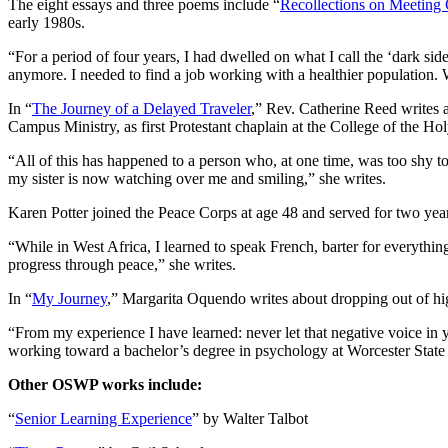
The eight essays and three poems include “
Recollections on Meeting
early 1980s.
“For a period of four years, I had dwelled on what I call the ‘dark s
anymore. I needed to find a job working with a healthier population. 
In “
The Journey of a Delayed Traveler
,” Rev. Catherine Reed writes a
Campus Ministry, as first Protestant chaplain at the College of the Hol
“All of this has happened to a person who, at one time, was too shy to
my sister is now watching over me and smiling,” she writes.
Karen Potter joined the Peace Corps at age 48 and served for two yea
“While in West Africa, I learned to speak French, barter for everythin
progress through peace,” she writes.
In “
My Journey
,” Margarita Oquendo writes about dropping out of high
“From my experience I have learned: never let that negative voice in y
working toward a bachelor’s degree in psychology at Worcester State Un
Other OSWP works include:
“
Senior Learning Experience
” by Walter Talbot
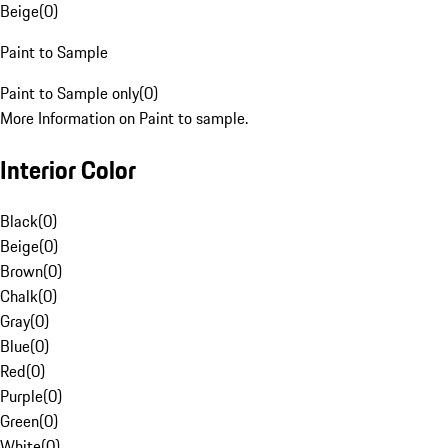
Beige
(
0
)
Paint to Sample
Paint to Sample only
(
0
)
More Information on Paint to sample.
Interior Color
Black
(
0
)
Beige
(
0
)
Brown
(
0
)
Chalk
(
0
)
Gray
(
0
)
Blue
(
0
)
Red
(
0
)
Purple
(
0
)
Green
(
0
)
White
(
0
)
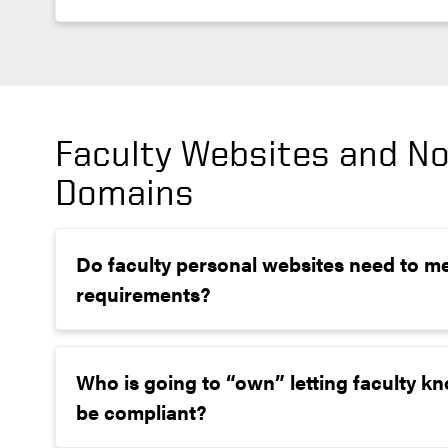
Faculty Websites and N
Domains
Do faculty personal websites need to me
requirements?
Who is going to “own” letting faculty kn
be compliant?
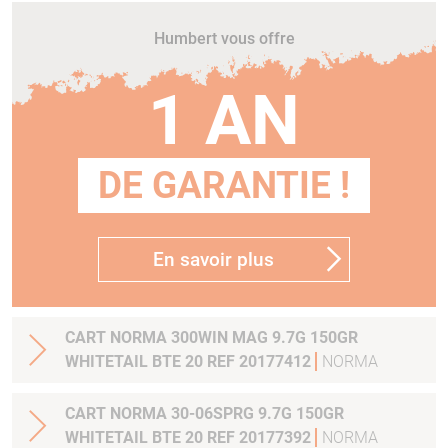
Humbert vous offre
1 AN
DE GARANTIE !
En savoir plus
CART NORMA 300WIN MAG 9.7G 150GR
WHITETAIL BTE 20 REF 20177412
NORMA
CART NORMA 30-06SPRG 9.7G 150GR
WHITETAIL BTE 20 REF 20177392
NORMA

++++++++

→ **Task description**:
Rewrite the stretch of the records from the line containing "Humbert vous offre" through the end, changing "150GR" to "180GR" and leaving everything else as it is.

→ **The answer**:
Humbert vous offre
1 AN
DE GARANTIE !
En savoir plus
CART NORMA 300WIN MAG 9.7G 180GR
WHITETAIL BTE 20 REF 20177412
NORMA
CART NORMA 30-06SPRG 9.7G 180GR
WHITETAIL BTE 20 REF 20177392
NORMA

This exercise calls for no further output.